--- Begin Source excerpt ---
Re: [EXTERNAL] multiple Cassandra instances per server, possible?

Jonathan Koppenhofer Thu, 18 Apr 2019 18:28:20 -0700

We do multiple nodes per host as a standard practice. In our case, we never
put 2 nodes from a single cluster  on the same host, though as mentioned
before, you could potentially get away with that if you properly use rack
awareness, just be careful of load.


We also do NOT use any other layer of segregation such as docker or VMs, we
just have multiple IPs per host, and bind each IP to a distinct node. We
have looked at VMs and Containers, but they either add abstraction
complexity or some kind of performance penalty.

As for system resources, we dedicate individual ssds for each node, but
CPU, memory, and network is shared. We are spoiled by good network and
beefy memory, so the only place we have to be careful is CPU. As such, we
pick fairly conservative Cassandra.yaml settings and monitor CPU usage. If
workloads get hot on a particular host, we have some flexibility to move
things around.

In any case, it sounds like you will be fine running 1 node per host. With
that many resources, be sure to tune you nodes to make use of them.

Good luck.

On Thu, Apr 18, 2019, 2:49 PM William R <[email protected]>
wrote:

> hi,
>
> Thank you for your answers, starting with the most important point from
> your answers I understand that
>
> "it is OK to go more than 1 TB in disk usage"
>
> so in this case if I am going to use the 50% of the disk capacity I will
> end up having around 3 TB per node which in this case I will not need to
> use a docker solution which is a very good usa case for us.
>
> The goal of my setup is to save large data volumes in every node (~ 3 TB -
> 50% usage of HD) with the current hardware that we possess. The high
> availability I consider it standard since we are going to have 2 DCs with
> RF3.
>
> I also have to note that Datastax also recommends usage no more than 500
> GB - 1 TB.
>
> Cheers,
>
> Vasilis
>
>
> Sent with ProtonMail <https://protonmail.com> Secure Email.
>
> ‐‐‐‐‐‐‐ Original Message ‐‐‐‐‐‐‐
> On Thursday, April 18, 2019 6:56 PM, Jacques-Henri Berthemet <
> [email protected]> wrote:
>
> So how much data can you safely fit per node using SSDs with Cassandra
> 3.11? How much free space do you need on your disks?
>
> There should be some recommendations on node sizes on:
>
> http://cassandra.apache.org/doc/latest/operating/hardware.html
>
> Documentation - Apache Cassandra
> <http://cassandra.apache.org/doc/latest/operating/hardware.html>
> cassandra.apache.org
> The Apache Cassandra database is the right choice when you need
> scalability and high availability without compromising performance. Linear
> scalability and proven fault-tolerance on commodity hardware or cloud
> infrastructure make it the perfect platform for mission-critical data.
--- End Source excerpt ---
**What you will do**
1 > In the Cassandra thread, rewrite the part that opens with the words containing "As for system" and closes with "use of them.", putting "processor" wherever "CPU" appears.
2 > Translate this sentence from the Cassandra thread into Spanish: "We have looked at VMs and Containers, but they either add abstraction complexity or some kind of performance penalty."
3 > According to the Cassandra thread, what disk usage per node does Datastax recommend?
--- Begin Information supplied ---
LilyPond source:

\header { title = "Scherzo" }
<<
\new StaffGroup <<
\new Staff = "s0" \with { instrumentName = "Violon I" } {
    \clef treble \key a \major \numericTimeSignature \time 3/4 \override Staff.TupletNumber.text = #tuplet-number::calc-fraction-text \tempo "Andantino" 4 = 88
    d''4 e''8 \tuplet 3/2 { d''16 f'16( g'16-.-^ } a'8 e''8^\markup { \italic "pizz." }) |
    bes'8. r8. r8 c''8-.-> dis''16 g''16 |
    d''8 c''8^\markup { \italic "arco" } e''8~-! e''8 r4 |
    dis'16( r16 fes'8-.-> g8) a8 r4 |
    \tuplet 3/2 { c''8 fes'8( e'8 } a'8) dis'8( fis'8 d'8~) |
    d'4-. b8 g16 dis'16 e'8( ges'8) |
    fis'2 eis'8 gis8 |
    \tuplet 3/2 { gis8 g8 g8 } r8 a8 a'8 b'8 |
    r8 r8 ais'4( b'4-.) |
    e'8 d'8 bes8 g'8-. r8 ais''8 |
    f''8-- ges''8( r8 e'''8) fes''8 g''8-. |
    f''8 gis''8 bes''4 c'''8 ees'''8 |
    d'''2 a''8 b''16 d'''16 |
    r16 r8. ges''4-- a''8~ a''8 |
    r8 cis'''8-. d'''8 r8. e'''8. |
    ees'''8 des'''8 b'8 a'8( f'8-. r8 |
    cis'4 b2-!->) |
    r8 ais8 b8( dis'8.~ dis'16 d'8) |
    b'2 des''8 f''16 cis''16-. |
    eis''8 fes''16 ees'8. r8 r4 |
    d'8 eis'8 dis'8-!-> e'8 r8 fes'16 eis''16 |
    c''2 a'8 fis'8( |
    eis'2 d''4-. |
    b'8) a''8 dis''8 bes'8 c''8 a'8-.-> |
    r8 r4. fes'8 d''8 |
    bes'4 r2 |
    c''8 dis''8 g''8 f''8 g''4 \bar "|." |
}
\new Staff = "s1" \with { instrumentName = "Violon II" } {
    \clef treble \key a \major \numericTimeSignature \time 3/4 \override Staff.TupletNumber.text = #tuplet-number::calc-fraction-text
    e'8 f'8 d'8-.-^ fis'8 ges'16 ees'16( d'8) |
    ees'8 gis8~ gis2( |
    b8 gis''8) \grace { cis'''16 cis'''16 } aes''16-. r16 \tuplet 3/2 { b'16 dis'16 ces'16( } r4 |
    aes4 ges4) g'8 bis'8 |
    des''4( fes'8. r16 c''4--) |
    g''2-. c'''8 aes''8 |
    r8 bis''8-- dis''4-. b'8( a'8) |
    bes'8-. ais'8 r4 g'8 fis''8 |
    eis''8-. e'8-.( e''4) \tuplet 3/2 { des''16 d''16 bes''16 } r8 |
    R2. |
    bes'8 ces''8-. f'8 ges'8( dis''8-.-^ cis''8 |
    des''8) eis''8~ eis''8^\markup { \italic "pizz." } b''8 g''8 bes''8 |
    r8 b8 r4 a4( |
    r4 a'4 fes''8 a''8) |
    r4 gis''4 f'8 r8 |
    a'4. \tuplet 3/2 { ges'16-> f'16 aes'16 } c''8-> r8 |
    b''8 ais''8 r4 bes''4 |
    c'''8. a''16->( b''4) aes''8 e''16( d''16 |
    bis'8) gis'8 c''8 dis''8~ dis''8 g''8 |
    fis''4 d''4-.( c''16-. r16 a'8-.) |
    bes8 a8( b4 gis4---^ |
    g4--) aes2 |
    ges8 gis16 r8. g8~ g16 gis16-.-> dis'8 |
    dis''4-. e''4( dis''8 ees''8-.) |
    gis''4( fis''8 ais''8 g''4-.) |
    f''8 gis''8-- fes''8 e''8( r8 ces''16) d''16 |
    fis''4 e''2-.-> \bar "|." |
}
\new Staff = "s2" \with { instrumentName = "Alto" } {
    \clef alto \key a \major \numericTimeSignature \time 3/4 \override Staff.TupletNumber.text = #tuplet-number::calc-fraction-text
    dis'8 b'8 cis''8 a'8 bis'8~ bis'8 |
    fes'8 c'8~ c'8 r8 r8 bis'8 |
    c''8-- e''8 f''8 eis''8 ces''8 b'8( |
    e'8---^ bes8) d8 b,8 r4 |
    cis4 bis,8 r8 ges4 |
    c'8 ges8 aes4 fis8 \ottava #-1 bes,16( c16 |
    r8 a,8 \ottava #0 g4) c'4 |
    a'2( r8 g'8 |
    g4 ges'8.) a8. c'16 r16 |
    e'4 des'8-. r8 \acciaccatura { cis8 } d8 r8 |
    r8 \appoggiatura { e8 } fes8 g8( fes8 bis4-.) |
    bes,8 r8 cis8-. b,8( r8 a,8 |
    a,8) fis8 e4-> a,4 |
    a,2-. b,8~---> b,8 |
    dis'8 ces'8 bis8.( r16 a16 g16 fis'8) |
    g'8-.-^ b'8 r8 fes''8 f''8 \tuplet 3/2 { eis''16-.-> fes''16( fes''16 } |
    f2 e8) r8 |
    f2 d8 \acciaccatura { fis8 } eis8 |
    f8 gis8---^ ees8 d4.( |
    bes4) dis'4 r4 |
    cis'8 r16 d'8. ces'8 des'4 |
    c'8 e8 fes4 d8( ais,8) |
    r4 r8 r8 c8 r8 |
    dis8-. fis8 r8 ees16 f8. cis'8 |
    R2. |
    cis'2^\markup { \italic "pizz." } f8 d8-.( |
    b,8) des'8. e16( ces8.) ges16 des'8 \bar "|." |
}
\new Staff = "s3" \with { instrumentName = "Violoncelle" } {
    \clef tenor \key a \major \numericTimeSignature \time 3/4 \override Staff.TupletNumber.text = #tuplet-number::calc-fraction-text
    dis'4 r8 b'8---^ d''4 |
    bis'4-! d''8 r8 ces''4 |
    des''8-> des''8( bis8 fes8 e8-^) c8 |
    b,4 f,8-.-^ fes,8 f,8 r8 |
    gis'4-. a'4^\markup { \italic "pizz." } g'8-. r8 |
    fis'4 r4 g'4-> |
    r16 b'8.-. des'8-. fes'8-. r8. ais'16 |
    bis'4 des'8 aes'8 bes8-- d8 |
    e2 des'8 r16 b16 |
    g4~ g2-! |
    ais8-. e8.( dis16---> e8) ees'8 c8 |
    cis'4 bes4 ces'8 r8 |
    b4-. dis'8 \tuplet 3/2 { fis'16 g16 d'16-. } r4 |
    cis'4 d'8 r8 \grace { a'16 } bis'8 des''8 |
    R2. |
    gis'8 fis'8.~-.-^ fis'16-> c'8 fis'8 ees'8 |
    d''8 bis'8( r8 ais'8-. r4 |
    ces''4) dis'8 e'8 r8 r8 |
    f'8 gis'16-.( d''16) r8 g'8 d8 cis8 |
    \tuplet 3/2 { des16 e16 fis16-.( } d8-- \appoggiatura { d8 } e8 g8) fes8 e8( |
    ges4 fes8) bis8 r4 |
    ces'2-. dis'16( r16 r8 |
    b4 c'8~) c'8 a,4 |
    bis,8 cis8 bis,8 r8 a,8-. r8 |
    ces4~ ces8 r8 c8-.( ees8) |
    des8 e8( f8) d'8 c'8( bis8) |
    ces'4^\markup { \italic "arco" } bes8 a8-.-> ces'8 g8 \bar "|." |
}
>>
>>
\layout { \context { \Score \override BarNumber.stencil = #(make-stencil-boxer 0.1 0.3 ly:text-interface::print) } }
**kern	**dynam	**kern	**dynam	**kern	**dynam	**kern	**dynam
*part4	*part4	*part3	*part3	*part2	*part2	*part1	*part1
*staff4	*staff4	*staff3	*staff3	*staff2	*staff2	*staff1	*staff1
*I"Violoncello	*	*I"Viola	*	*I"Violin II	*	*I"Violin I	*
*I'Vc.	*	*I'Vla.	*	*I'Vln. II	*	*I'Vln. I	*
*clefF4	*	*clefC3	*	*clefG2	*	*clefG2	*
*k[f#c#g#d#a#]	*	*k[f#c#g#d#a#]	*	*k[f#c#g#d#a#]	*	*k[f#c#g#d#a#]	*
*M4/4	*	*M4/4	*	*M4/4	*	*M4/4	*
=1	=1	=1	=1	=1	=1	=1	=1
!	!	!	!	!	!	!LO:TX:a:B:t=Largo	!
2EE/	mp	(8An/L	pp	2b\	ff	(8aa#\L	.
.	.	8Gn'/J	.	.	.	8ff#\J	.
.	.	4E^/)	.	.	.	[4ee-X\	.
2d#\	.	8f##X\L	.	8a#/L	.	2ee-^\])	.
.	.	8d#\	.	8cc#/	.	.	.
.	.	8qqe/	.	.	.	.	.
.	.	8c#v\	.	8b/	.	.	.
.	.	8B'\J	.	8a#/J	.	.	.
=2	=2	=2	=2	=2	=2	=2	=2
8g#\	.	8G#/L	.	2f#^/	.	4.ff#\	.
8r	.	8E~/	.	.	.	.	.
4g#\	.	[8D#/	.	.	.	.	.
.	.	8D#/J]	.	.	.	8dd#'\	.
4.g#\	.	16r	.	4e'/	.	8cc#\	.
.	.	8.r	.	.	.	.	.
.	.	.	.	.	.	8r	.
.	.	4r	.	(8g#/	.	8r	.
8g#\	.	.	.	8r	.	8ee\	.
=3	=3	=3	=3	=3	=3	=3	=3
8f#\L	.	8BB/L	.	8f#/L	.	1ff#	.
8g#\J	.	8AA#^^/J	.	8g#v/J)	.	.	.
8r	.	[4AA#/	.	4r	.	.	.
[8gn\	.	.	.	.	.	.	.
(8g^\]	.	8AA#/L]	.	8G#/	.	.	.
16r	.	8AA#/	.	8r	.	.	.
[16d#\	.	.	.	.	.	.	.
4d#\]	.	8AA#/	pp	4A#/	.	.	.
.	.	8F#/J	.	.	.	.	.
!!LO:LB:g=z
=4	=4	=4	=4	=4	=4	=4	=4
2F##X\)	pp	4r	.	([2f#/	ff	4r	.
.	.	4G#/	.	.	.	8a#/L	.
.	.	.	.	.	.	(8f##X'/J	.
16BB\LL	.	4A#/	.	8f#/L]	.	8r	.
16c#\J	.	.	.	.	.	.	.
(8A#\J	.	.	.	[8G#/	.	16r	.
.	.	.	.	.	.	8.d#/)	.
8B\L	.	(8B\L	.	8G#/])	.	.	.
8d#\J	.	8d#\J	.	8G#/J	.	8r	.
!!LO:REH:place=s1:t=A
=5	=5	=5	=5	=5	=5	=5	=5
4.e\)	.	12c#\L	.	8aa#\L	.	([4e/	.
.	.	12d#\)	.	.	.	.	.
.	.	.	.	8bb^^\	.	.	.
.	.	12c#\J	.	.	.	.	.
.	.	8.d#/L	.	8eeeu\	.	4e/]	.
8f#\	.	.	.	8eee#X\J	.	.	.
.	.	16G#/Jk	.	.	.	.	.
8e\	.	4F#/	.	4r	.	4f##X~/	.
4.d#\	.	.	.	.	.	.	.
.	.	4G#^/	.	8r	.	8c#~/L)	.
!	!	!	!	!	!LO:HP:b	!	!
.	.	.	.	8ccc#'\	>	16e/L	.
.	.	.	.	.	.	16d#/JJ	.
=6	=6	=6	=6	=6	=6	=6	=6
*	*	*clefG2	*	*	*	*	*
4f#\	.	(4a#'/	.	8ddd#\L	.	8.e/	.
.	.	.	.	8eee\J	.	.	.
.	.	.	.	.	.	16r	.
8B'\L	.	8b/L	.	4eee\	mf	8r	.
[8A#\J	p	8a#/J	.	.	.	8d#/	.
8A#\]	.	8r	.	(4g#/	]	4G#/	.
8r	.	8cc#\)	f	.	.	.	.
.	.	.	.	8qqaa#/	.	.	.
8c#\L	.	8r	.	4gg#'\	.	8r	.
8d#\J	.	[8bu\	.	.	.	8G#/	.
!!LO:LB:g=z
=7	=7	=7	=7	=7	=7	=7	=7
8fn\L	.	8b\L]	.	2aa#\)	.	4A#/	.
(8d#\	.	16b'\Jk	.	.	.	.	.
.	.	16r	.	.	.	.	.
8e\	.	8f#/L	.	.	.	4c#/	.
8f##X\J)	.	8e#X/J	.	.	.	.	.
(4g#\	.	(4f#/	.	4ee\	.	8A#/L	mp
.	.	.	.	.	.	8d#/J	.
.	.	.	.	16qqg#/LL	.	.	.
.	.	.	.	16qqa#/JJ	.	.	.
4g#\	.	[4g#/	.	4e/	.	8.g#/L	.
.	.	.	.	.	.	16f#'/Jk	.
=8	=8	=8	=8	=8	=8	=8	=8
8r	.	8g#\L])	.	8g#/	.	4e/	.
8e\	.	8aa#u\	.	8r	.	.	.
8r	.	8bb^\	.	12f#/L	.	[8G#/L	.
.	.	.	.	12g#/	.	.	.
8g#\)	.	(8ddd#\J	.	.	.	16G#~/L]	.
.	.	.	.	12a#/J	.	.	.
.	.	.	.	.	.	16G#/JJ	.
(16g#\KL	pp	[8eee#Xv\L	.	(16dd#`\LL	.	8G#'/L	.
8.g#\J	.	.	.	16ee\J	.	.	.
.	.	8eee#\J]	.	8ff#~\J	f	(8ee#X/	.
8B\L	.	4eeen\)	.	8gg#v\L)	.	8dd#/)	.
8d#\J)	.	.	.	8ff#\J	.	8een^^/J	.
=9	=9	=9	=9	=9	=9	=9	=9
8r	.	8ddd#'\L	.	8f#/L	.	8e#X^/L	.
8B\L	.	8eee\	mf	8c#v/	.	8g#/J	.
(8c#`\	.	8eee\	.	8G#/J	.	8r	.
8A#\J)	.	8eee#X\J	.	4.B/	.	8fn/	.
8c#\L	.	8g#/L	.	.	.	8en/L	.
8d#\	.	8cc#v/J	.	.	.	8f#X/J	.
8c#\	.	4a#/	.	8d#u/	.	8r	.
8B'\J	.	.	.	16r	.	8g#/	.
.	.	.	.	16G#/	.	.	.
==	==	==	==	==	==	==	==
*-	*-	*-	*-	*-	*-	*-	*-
--- End Information supplied ---
**Answers in order**
1 >
As for system resources, we dedicate individual ssds for each node, but
processor, memory, and network is shared. We are spoiled by good network and
beefy memory, so the only place we have to be careful is processor. As such, we
pick fairly conservative Cassandra.yaml settings and monitor processor usage. If
workloads get hot on a particular host, we have some flexibility to move
things around.

In any case, it sounds like you will be fine running 1 node per host. With
that many resources, be sure to tune you nodes to make use of them.

2 > Hemos evaluado las máquinas virtuales y los contenedores, pero añaden complejidad de abstracción o algún tipo de penalización en el rendimiento.

3 > No more than 500 GB - 1 TB.